Die Anteilnahme war allen ins Gesicht geschrieben. Ergreifende Szenen ereigneten sich an den Orten, an denen Fotos von Vermissten angeschlagen waren, zum Teil
umgeben von Kerzen und Blumen. Man sah mehrere Leute, die sich umarmten oder weinend vor den Fotos standen. Entweder, weil sie selbst jemanden kannten, der heute als vermisst gilt -  oder einfach zur Anteilnahme. Bei manchen Fotos standen nur die Namen dabei und eine Telefonnummer der Freunde oder Angehörigen. 
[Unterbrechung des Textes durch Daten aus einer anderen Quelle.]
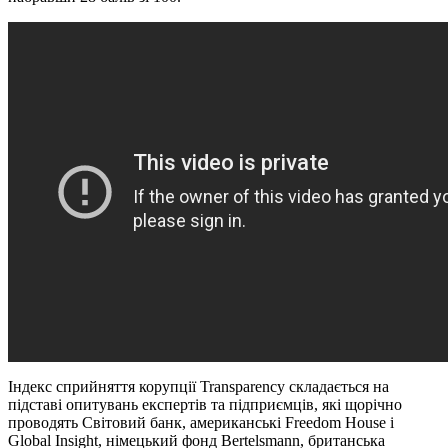
Індекс сприйняття корупції Transparency складається на
підставі опитувань експертів та підприємців, які щорічно
проводять Світовий банк, американські Freedom House і
Global Insight, німецький фонд Bertelsmann, британська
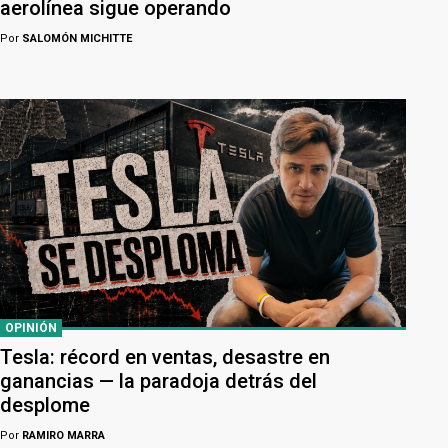
aerolínea sigue operando
Por
SALOMÓN MICHITTE
OPINIÓN
Tesla: récord en ventas, desastre en
ganancias — la paradoja detrás del
desplome
Por
RAMIRO MARRA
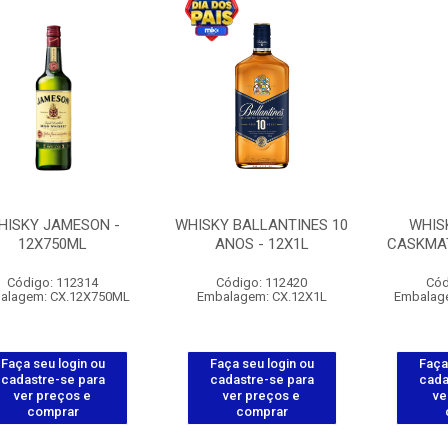
HISKY JAMESON -
WHISKY BALLANTINES 10
WHIS
12X750ML
ANOS - 12X1L
CASKMAT
Código: 112314
Código: 112420
Cód
alagem: CX.12X750ML
Embalagem: CX.12X1L
Embalag
Faça seu login ou
Faça seu login ou
Faça
cadastre-se para
cadastre-se para
cada
ver preços e
ver preços e
ve
comprar
comprar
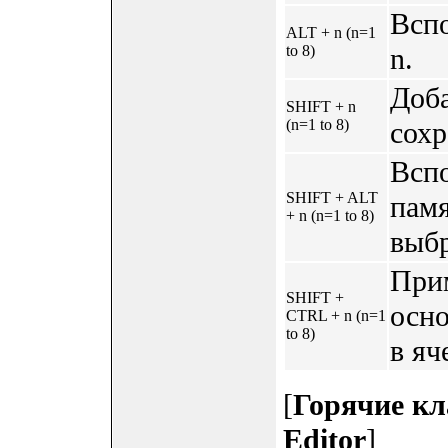
Вспо
ALT + n (n=1
to 8)
n.
Доба
SHIFT + n
(n=1 to 8)
сохр
Вспо
SHIFT + ALT
памя
+ n (n=1 to 8)
выб
При
SHIFT +
осно
CTRL + n (n=1
to 8)
в яч
[
Горячие кл
Editor
]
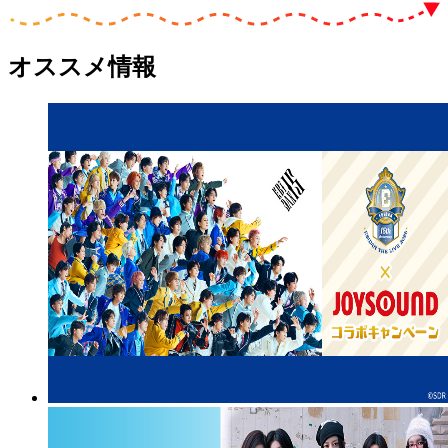
オススメ情報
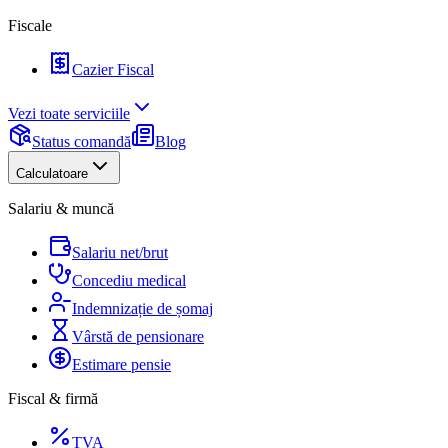
Fiscale
Cazier Fiscal
Vezi toate serviciile
Status comandă
Blog
Calculatoare
Salariu & muncă
Salariu net/brut
Concediu medical
Indemnizație de șomaj
Vârstă de pensionare
Estimare pensie
Fiscal & firmă
TVA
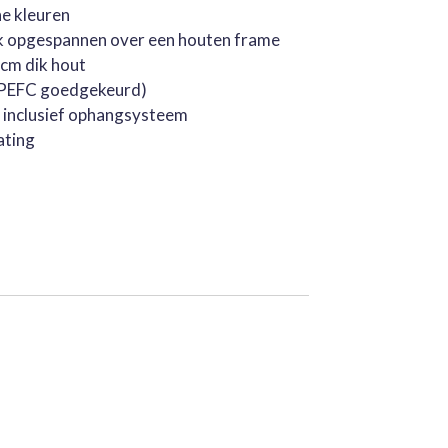
he kleuren
k opgespannen over een houten frame
cm dik hout
 (PEFC goedgekeurd)
, inclusief ophangsysteem
ating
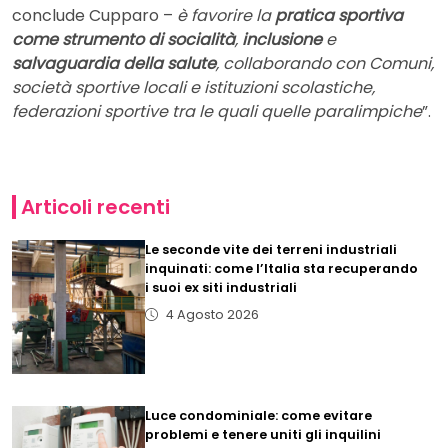
conclude Cupparo –
è favorire la
pratica sportiva
come strumento di socialità
,
inclusione
e
salvaguardia della salute
, collaborando con Comuni,
società sportive locali e istituzioni scolastiche,
federazioni sportive tra le quali quelle paralimpiche
”.
Articoli recenti
Le seconde vite dei terreni industriali
inquinati: come l’Italia sta recuperando
i suoi ex siti industriali
4 Agosto 2026
Luce condominiale: come evitare
problemi e tenere uniti gli inquilini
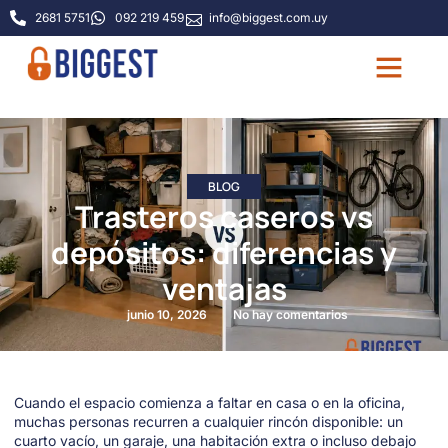
2681 5751
092 219 459
info@biggest.com.uy
Quiénes somos
Guía de tamaño
Preguntas frecu
BLOG
Trasteros caseros vs
depósitos: diferencias y
ventajas
junio 10, 2026
No hay comentarios
Cuando el espacio comienza a faltar en casa o en la oficina,
muchas personas recurren a cualquier rincón disponible: un
cuarto vacío, un garaje, una habitación extra o incluso debajo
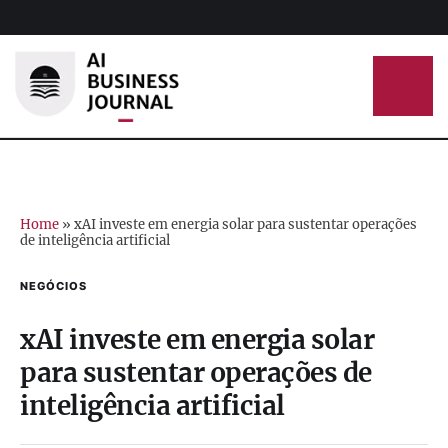
Home
»
xAI investe em energia solar para sustentar operações
de inteligência artificial
NEGÓCIOS
xAI investe em energia solar
para sustentar operações de
inteligência artificial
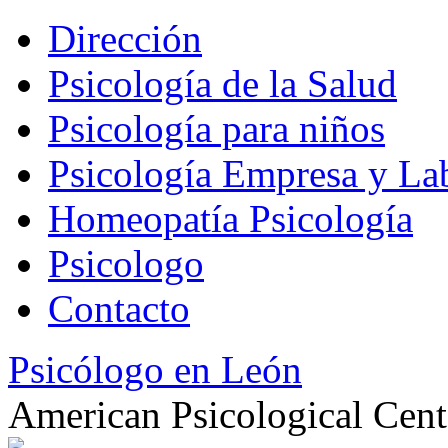
Dirección
Psicología de la Salud
Psicología para niños
Psicología Empresa y La
Homeopatía Psicología
Psicologo
Contacto
Psicólogo en León
American Psicological Cent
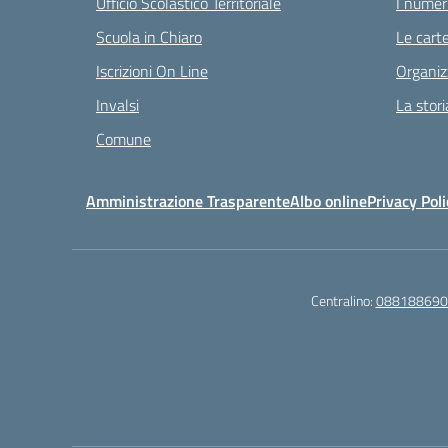
Ufficio Scolastico Territoriale
I numeri
Scuola in Chiaro
Le carte
Iscrizioni On Line
Organiz
Invalsi
La stori
Comune
Amministrazione Trasparente
Albo online
Privacy Poli
Centralino:
088188690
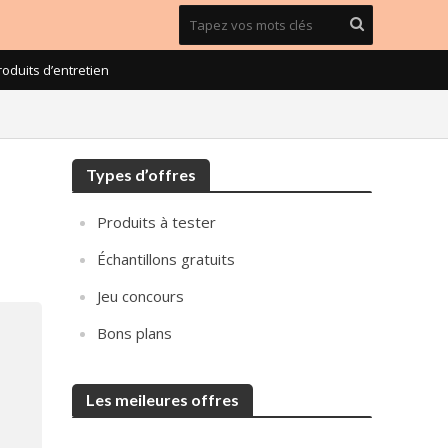
roduits d’entretien
Types d’offres
Produits à tester
Échantillons gratuits
Jeu concours
Bons plans
Les meileures offres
Besonders ergreifend waren die Suchmeldungen mit Angaben darüber, daß sich die Vermissten zuletzt in den obersten Stockwerken der Towers befunden haben. Standen da Zahlen wie "102nd Floor of the North Tower", spürte man auch als Unbetroffener ein starkes Mitgefühl für diese verzweifelten Menschen - die Wahrscheinlichkeit, daß jemand aus einem so hohen Stockwerk geschafft haben könnte,
war nicht sehr groß.

Mit Liedern und Musik versuchten andere Ihre Trauer und Fassungslosigkeit zu verarbeiten. Unter den Menschen, die hergekommen waren um eine Kerze anzuzünden befanden sich viele, die mit
Transparenten für den Frieden demonstrierten oder an die Regierung appellieren wollten, nicht mit Krieg auf diesen furchtbaren Terroranschlag zu antworten.